Inspecting CEDAR
Using AI to understand what the dashboard is actually doing
One of CEDAR’s core commitments is transparency: every analysis is produced from source code you can interrogate. AI assistants make that transparency practical — you don’t need to read code or be an R programmer to get answers to important questions. This page shows you how.
Getting started
CEDAR’s code lives in a public GitHub repository. GitHub has a built-in AI assistant (Copilot) that can answer questions about any code in the repo — no setup required.
- Go to the CEDAR repository on GitHub
- Look for the Copilot button in the top-right corner of the page — it looks like a small chat or sparkle icon
- Click it to open a chat panel on the right side of the screen
- Type your question in plain English
That’s it. You can ask about how a specific number is calculated, what a term means, or why two analyses might produce different counts from the same data. Copilot can search the codebase and explain what it finds.
If you’d rather use ChatGPT or Claude, you can copy the contents of any file in R/cones/ or R/branches/ and paste it directly into a chat. The example prompts below work with any of these tools.
Reading the code behind a result
Every CEDAR analysis lives in R/cones/. If you want to understand exactly how a number is calculated — what’s included, what’s excluded, what counts as a DFW — you can open the relevant file and ask an AI to explain it.
Example prompts:
“I’m looking at
R/cones/enrl.R. Can you explain in plain language whatget_low_enrollment_courses()does and how it decides which sections to flag?”
“What does
get_stopout()measure? Specifically: what counts as a stop-out, and what’s the ‘gap’ it’s calculating?”
“In
R/branches/filter.R, what doesfilter_DESRs()filter out by default? I want to know what sections are excluded before any analysis runs.”
You don’t need to understand R to get useful answers. AI assistants are good at translating code into plain English — and when the methodology is in the code, asking about the code is asking about the methodology.
Checking a specific calculation
If a number in the dashboard surprises you, tracing it back to the code is often the fastest way to understand why.
Example prompts:
“In CEDAR’s credit hour calculation, it says only enrollments with passing grades count.
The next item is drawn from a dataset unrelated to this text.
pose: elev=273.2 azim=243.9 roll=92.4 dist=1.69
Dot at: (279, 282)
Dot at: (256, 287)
Which grades count as passing? Show me where in the code that’s defined.”
“The drop rate table shows ‘early’ and ‘late’ drops. What makes a drop ‘early’ vs. ‘late’ in CEDAR’s calculation? Is it based on census date?”
“I see a DFW rate that seems high. How does CEDAR define DFW? Does it include D- grades? What about incompletes?”
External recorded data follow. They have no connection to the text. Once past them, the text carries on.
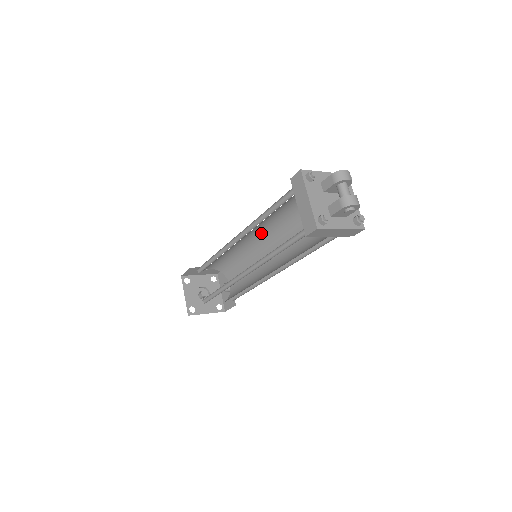
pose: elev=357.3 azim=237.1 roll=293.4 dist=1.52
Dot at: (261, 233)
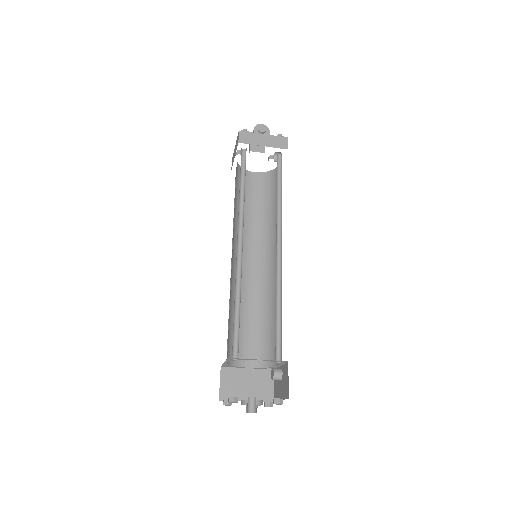
Dot at: (259, 257)
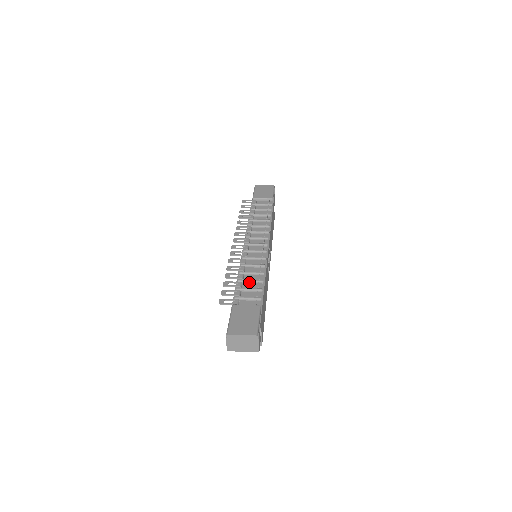
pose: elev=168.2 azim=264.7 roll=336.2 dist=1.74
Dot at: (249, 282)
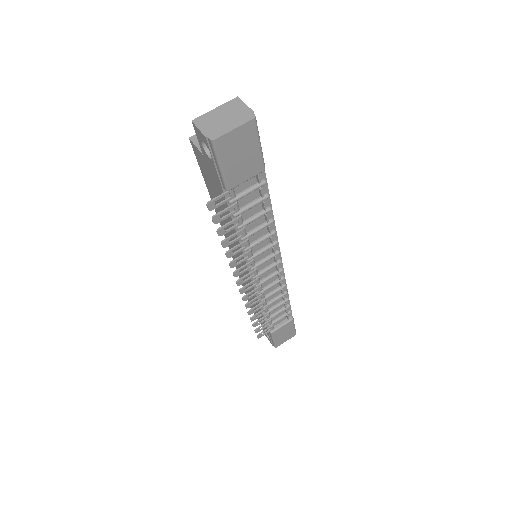
Dot at: (275, 308)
Understanding data and terminology
CEDAR uses terminology drawn from Banner and institutional research conventions. When something isn’t clear, AI can explain concepts in context.
Example prompts:
“What’s the difference between a ‘home’ section and an ‘away’ section in CEDAR’s crosslist handling?”
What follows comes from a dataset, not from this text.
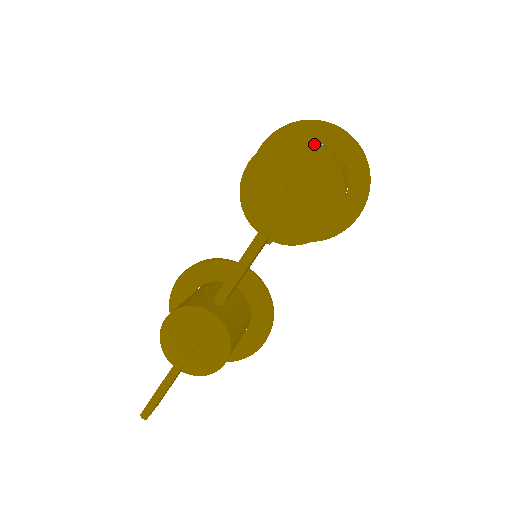
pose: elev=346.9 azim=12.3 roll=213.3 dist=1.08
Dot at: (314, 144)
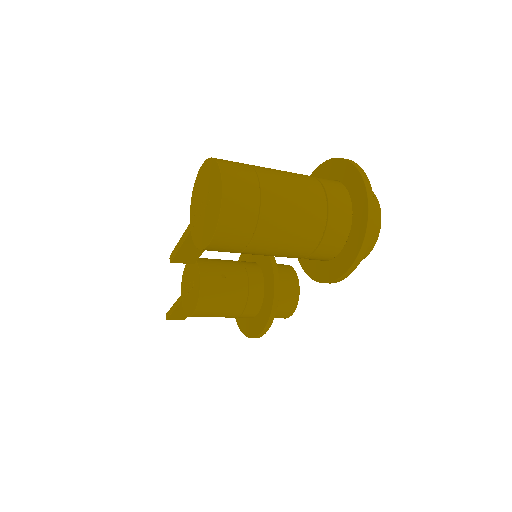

“CEDAR shows ‘split-level’ courses separately. What makes a section split-level, and why does CEDAR treat it differently?”
“What does
term_typemean in the CEDAR data model? How is it different fromterm?”
Exploring what analyses exist
AI can help you navigate the codebase to find what’s relevant to your question.
Example prompts:
“I want to understand how CEDAR identifies courses that are trending toward cancellation. Which file or function handles that, and how does it work?”
“Is there a CEDAR analysis that compares enrollment patterns for transfer students vs. first-time freshmen? Where would I find it?”
“What analyses does CEDAR have for understanding course sequences — the order students take courses in?”
For developers writing new cones
If you’re contributing to CEDAR or extending it for your institution, the developer AI reference lives at AI-REFERENCE.md in the repository root. It contains the full data model, the cone pattern, and common code patterns — designed to be pasted directly into an AI chat when building something new.